Ces textes sont écrits à la première ou deuxième personne mais l´emploi du « il » est assez fréquent, notamment dans l’écriture d´expression arabe où l´auteur « voit dans ce système une sorte de respect, de modestie, de rejet du narcissisme qui n´entre pas dans son éthique ». Si les autobiographies marocaines ne se conforment pas aux critères de Philippe Lejeune c´est que l´autobiographie apparaît à certains égards comme un genre problématique dans la mesure où « la société et les institutions sociopolitiques ne sont peut-être pas prêtre à recevoir une littérature qui dévoile l´intimité de la personne, voire celle de sa famille ». Ce caractère problématique est de même visible dans la réception critique de ces textes qui sont tour à tour abordés comme des romans, des romans autobiographiques ou des autobiographies sans aucune distinction. Il est renforcé par le statut particulier de l´individu, indissociable de l´identité collective. Il va donc s´agir pour l’autobiographe d´exprimer sa révolte et de chercher une forme d´émancipation dans et par l´écriture.

El Hassan Yacoubi conclut cette première partie en distinguant autobiographies globales se penchant sur l’ensemble de la vie de l’auteur des autobiographies partielles qui envisagent « un ou plusieurs événements délimités dans le temps passé de la vie l’auteur ».

L’autofiction marocaine d’expression française et arabe

Cette deuxième partie commence avec le rappel des différentes définitions du mot autofiction. Celle restreinte de Doubrovsky, puis celles plus larges de Colonna et Philippe Forest. Les récents travaux de Philippe Gasparini ne sont hélas que partiellement pris en compte.

C’est à cause « des pressions sociales, religieuses et politiques » que « l’auteur marocain d’expression française et arabe évite, dans la plupart des cas, d’utiliser son nom pour raconter sa fiction autobiographique ». Il apparaît alors dans son texte selon trois modalités qui sont ici envisagées : homonymat partiel, anonymat ou « appellation masquée ». On comprend cette réticence à la lumière des réactions qu’un texte comme Le Passé simple de Driss Chraïbi suscita. Ainsi, l’autofiction devient un « compromis pour faire entendre la voix de l’auteur à l’abri de toute censure ». Mais au-delà du détournement des processus de censure, l´autofiction peut aussi revêtir des enjeux esthétiques ou éthiques comme chez Abdelfattah Kilito ou Abdellatif Laâbi.

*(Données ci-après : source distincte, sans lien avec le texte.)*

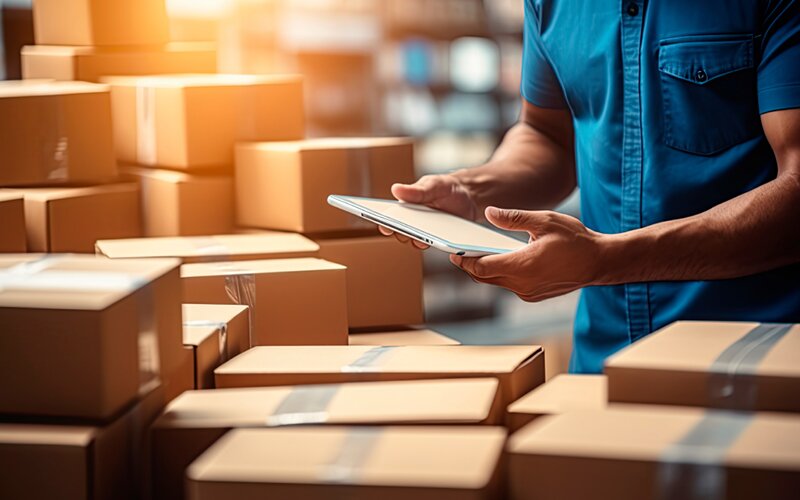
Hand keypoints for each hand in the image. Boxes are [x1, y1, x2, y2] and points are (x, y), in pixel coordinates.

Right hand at [378, 174, 477, 248]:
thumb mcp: (433, 185)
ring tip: (426, 238)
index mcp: (406, 207)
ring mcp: (426, 233)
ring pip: (417, 242)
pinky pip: (436, 246)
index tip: (385, 225)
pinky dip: (439, 247)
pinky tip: (446, 245)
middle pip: (401, 233)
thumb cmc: (446, 188)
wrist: (470, 196)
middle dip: (403, 234)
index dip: (385, 223)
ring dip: (420, 241)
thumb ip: (416, 191)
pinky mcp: (439, 240)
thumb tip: (396, 189)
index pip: (390, 218)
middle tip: (409, 231)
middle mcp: (413, 222)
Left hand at [451, 207, 604, 301]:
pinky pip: (509, 286)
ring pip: (496, 283)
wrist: (600, 262)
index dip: (464, 261)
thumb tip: (489, 213)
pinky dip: (501, 275)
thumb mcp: (544, 220)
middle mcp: (522, 284)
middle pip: (485, 278)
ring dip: (486, 271)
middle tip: (459, 253)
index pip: (482, 268)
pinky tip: (501, 261)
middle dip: (471, 266)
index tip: (452, 252)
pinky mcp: (534, 295)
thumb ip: (513, 218)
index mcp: (522, 266)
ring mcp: (528, 293)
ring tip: (476, 254)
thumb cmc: (575, 239)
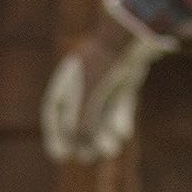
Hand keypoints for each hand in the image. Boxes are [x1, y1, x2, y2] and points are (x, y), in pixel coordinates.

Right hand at [40, 0, 177, 162]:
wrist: (135, 33)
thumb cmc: (107, 64)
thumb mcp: (91, 97)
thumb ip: (83, 123)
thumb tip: (80, 148)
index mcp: (68, 78)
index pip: (55, 111)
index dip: (56, 134)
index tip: (60, 155)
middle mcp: (84, 79)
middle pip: (78, 115)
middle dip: (82, 139)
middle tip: (85, 158)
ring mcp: (105, 79)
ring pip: (100, 113)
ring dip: (103, 133)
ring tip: (109, 151)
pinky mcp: (124, 80)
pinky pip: (118, 105)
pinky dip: (119, 121)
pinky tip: (123, 135)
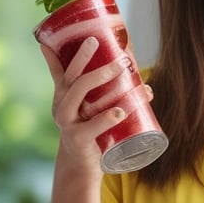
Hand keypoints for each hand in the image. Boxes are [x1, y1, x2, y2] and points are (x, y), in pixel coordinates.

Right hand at [40, 38, 153, 171]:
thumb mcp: (94, 111)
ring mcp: (67, 123)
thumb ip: (115, 97)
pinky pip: (91, 127)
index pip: (63, 69)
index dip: (70, 51)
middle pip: (72, 76)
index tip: (86, 35)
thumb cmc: (90, 132)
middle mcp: (61, 105)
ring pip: (77, 94)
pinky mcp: (79, 139)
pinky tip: (119, 112)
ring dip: (98, 78)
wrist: (82, 167)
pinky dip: (105, 118)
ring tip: (121, 68)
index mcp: (64, 95)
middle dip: (88, 58)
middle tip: (110, 47)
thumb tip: (142, 77)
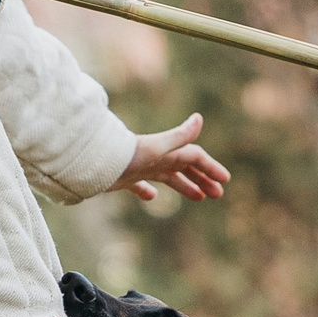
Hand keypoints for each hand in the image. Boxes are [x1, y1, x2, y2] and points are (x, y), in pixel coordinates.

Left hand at [111, 113, 229, 202]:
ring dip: (186, 186)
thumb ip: (178, 136)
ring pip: (169, 177)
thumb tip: (199, 119)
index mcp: (166, 152)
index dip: (211, 168)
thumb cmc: (126, 155)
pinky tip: (152, 198)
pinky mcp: (126, 179)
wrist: (93, 163)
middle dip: (203, 179)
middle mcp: (156, 159)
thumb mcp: (156, 147)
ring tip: (200, 198)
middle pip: (186, 167)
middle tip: (218, 194)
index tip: (225, 181)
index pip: (195, 158)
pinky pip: (141, 186)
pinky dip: (148, 192)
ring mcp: (142, 169)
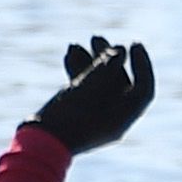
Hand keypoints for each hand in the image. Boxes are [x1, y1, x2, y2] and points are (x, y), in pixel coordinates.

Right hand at [30, 37, 157, 152]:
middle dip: (108, 58)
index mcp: (122, 119)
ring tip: (74, 44)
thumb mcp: (87, 89)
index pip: (143, 89)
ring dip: (89, 62)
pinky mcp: (77, 115)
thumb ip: (105, 67)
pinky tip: (68, 55)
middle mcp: (112, 119)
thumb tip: (120, 50)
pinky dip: (78, 72)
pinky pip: (84, 90)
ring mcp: (94, 117)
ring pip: (99, 84)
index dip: (142, 65)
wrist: (38, 144)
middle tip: (96, 38)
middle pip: (119, 83)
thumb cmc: (66, 117)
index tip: (134, 43)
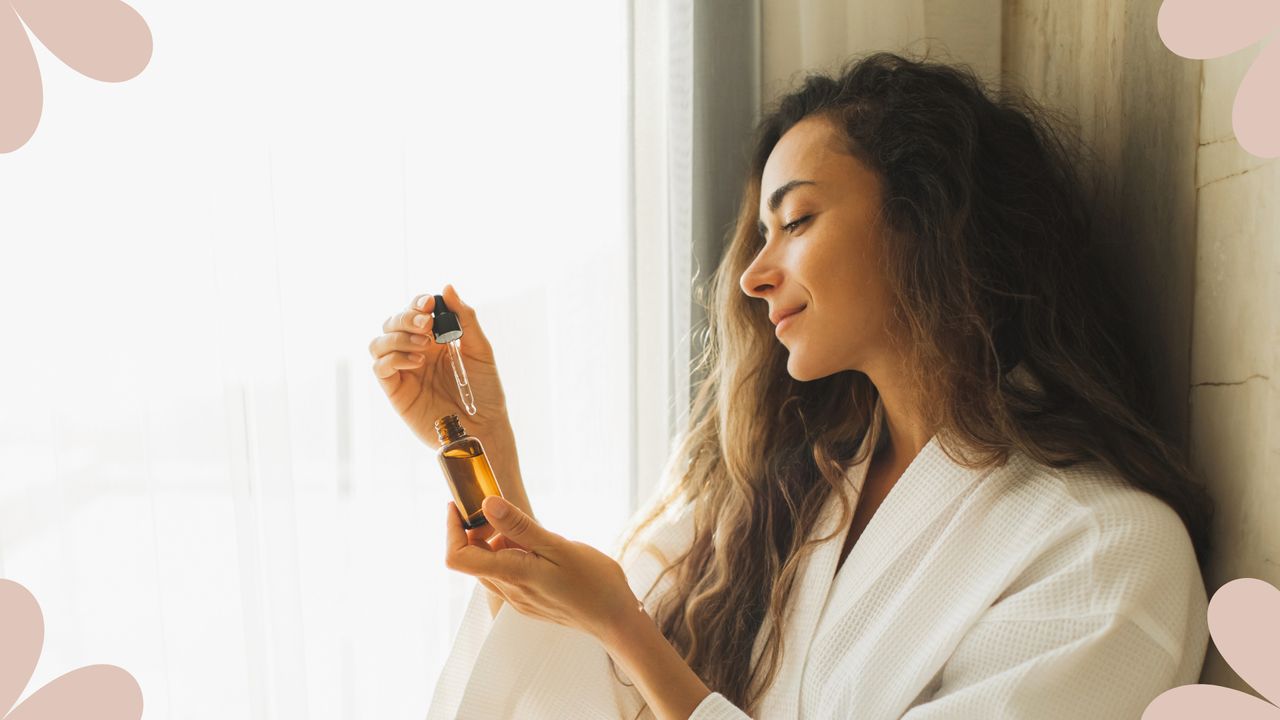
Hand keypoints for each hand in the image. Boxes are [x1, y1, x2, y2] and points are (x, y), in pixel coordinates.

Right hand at [369, 284, 511, 448]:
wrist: (484, 426)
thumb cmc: (485, 390)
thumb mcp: (480, 350)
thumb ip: (465, 318)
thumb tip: (447, 287)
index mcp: (435, 339)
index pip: (414, 312)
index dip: (416, 303)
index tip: (428, 304)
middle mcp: (415, 351)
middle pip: (392, 323)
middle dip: (405, 318)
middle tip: (426, 325)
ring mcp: (404, 371)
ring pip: (379, 343)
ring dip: (397, 337)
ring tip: (424, 347)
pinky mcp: (396, 391)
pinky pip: (380, 368)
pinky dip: (393, 358)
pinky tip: (416, 362)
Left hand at [444, 496, 640, 639]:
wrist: (615, 618)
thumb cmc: (594, 581)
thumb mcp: (558, 545)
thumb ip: (520, 526)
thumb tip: (486, 504)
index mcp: (513, 575)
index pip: (458, 557)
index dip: (451, 529)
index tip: (459, 505)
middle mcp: (509, 592)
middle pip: (472, 559)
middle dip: (476, 530)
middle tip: (498, 507)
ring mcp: (517, 600)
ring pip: (490, 566)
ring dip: (496, 542)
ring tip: (526, 529)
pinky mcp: (528, 602)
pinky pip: (507, 575)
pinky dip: (511, 554)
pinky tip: (536, 547)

El Hassan Yacoubi étudie ensuite les relations entre fiction et réalité dans les autofictions marocaines. Il situe la fictionnalisation soit au niveau de l´histoire, soit au niveau de l´identité du narrateur ou du personnage. Pour la première d´entre elles, il reprend la terminologie de Vincent Colonna analysant l´introduction dans le récit d´événements fantastiques (comme dans Agadir de M. Khaïr-Eddine) ou d´événements artificiels ne s´étant pas produits dans la vie de l´auteur (comme dans Le Passé simple de Driss Chraibi).

L'auteur envisage le cas de l´autofiction qui consiste à fictionnaliser l´expérience vécue sans mettre l´accent sur le pacte identitaire, conception de l´autofiction différente de celle de Serge Doubrovsky mais défendue par Colonna.

L’étude se termine par l´évocation de l´inscription du lecteur dans les récits autofictionnels considéré comme un « élément actif dans le processus de réalisation des textes qu´ils soient de nature fictionnelle, autofictionnelle ou autobiographique ».

Yacoubi nous offre ici un parcours des plus intéressants à travers la littérature du « je » marocaine. La typologie qu´il propose vient éclairer un champ littéraire vaste et qui avait été souvent jusque-là appréhendé de manière confuse. Si les œuvres étudiées ne répondent pas aux critères canoniques des genres tels que définis en Occident, c´est que les contextes politiques, culturels et sociaux dans lesquels elles ont été écrites diffèrent. L´écriture de soi marocaine méritait donc bien un travail permettant de mettre à jour ses spécificités et sa diversité.